Let's look at the same code, but written as a loop, with a 8µs delay:
#define __AVR_ATtiny2313__
#define F_CPU 20000000
#include <avr/io.h>
#include <avr/pgmspace.h>
#include <util/delay.h>
static const unsigned char table[48] = {
0x82, 0x91, 0xA1, 0xB1, 0xC0, 0xCE, 0xDA, 0xE5,
0xEE, 0xF6, 0xFB, 0xFE, 0xFF, 0xFE, 0xFB, 0xF5,
0xEE, 0xE5, 0xDA, 0xCD, 0xBF, 0xB0, 0xA1, 0x90,
0x80, 0x6F, 0x5F, 0x4F, 0x40, 0x32, 0x26, 0x1B,
0x12, 0x0A, 0x05, 0x02, 0x01, 0x02, 0x05, 0x0B,
0x12, 0x1C, 0x27, 0x33, 0x41, 0x51, 0x61, 0x72
};
void loop(void)
{
unsigned char index = 0;
while (1) {
PORTB = pgm_read_byte(table + index);
if (++index >= sizeof table / sizeof table[0])
index = 0;
_delay_us(8);
}
}
which generates
loop:
ldi r24, 0 ; r24 = index
.L3:
mov r30, r24 ; r31*256+r30 = Z = table+index
ldi r31, 0
subi r30, lo8(-(table))
sbci r31, hi8(-(table))
lpm r30, Z ; r30 = *Z from progmem
out 0x18, r30 ; PORTB = r30
subi r24, lo8(-(1)) ; index++
cpi r24, lo8(48) ; if index is too high,
brlo .L2 ; jump to .L2
ldi r24, 0 ; otherwise clear index
.L2:
ldi r25, lo8(53) ; _delay_us(8);
1: ;
dec r25 ;
brne 1b ;
nop ;
rjmp .L3
i.e., the _delay_us(8) simplifies to a loop that simply decrements a value (from 53 to 0), followed by a single no-operation.
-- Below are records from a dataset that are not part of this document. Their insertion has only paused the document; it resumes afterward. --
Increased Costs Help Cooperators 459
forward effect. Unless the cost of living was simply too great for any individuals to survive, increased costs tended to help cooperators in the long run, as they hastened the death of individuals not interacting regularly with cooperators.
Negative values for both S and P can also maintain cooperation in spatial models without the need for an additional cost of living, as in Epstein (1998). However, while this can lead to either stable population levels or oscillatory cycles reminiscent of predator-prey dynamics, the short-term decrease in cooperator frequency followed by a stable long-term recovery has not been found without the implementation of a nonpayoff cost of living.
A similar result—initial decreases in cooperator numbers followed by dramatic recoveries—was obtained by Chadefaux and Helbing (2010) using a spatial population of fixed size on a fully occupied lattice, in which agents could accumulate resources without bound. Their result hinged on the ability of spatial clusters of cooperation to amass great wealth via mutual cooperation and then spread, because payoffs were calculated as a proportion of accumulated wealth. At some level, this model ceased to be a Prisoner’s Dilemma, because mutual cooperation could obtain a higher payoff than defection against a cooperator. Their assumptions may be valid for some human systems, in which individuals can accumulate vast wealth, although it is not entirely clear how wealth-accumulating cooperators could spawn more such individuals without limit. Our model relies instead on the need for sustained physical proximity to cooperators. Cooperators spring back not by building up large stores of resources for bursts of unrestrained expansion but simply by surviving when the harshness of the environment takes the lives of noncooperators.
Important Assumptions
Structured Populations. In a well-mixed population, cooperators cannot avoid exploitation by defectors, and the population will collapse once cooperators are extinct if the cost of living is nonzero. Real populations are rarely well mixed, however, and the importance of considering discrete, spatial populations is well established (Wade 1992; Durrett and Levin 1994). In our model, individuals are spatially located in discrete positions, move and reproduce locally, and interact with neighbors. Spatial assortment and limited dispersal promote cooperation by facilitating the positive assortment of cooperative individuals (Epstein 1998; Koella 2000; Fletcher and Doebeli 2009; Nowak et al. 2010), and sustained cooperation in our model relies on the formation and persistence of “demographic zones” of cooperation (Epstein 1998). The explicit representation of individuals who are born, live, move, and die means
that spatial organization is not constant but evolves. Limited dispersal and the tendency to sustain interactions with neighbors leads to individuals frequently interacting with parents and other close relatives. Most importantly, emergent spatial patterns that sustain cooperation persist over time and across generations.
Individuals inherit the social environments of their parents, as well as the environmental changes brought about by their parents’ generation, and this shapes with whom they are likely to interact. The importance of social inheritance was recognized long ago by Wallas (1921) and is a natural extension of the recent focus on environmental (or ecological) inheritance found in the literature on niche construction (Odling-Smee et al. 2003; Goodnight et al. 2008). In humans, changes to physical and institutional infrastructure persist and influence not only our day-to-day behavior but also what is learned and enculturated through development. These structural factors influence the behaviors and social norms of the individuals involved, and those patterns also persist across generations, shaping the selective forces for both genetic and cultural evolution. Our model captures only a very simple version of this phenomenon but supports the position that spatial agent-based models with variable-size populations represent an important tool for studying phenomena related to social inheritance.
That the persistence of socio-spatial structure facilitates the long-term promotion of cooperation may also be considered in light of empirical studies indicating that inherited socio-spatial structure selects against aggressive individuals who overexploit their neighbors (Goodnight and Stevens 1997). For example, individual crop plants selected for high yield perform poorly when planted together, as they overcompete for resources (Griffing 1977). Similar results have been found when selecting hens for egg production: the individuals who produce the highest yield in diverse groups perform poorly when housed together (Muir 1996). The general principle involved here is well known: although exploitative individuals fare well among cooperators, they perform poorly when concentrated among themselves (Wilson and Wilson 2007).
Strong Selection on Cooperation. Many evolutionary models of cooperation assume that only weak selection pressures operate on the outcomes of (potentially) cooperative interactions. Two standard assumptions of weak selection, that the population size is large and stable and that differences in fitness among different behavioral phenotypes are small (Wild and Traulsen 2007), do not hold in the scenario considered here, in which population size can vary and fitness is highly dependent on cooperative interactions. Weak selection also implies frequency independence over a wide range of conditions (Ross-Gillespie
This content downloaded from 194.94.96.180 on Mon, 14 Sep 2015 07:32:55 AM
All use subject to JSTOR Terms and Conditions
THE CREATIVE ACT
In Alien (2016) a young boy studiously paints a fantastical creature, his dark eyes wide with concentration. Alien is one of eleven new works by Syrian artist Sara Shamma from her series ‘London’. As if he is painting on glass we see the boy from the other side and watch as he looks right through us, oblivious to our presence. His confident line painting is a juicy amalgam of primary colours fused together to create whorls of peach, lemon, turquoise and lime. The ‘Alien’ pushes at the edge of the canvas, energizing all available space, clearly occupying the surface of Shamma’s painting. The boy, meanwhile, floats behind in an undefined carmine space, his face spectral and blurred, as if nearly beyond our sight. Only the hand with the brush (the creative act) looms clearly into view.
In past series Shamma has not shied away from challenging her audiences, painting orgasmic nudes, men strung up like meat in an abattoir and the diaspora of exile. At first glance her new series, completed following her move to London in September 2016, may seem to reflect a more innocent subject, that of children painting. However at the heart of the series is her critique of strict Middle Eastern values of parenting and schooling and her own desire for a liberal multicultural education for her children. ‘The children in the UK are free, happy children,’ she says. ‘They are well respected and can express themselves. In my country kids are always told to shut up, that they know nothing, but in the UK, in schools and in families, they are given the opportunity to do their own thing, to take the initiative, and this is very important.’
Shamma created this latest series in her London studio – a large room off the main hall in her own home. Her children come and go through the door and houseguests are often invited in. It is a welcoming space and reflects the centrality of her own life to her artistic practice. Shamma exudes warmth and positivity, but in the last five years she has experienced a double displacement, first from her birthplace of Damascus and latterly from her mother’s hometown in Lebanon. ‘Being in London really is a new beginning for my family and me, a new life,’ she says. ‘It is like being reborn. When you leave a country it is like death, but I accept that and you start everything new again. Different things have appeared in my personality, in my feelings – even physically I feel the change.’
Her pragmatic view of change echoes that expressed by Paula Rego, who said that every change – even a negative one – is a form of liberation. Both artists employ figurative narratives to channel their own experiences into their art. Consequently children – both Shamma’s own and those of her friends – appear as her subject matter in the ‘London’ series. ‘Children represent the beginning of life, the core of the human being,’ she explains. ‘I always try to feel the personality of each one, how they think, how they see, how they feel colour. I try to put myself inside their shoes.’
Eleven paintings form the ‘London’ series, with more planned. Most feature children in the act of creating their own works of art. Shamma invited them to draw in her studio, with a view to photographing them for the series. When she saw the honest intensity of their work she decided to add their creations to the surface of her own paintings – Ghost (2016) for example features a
If you have interrupts enabled when this code is running, you'll see occasional glitches in the output (if using e.g. an oscilloscope). This is because interrupts will interrupt the loop, and do other stuff while samples should be output.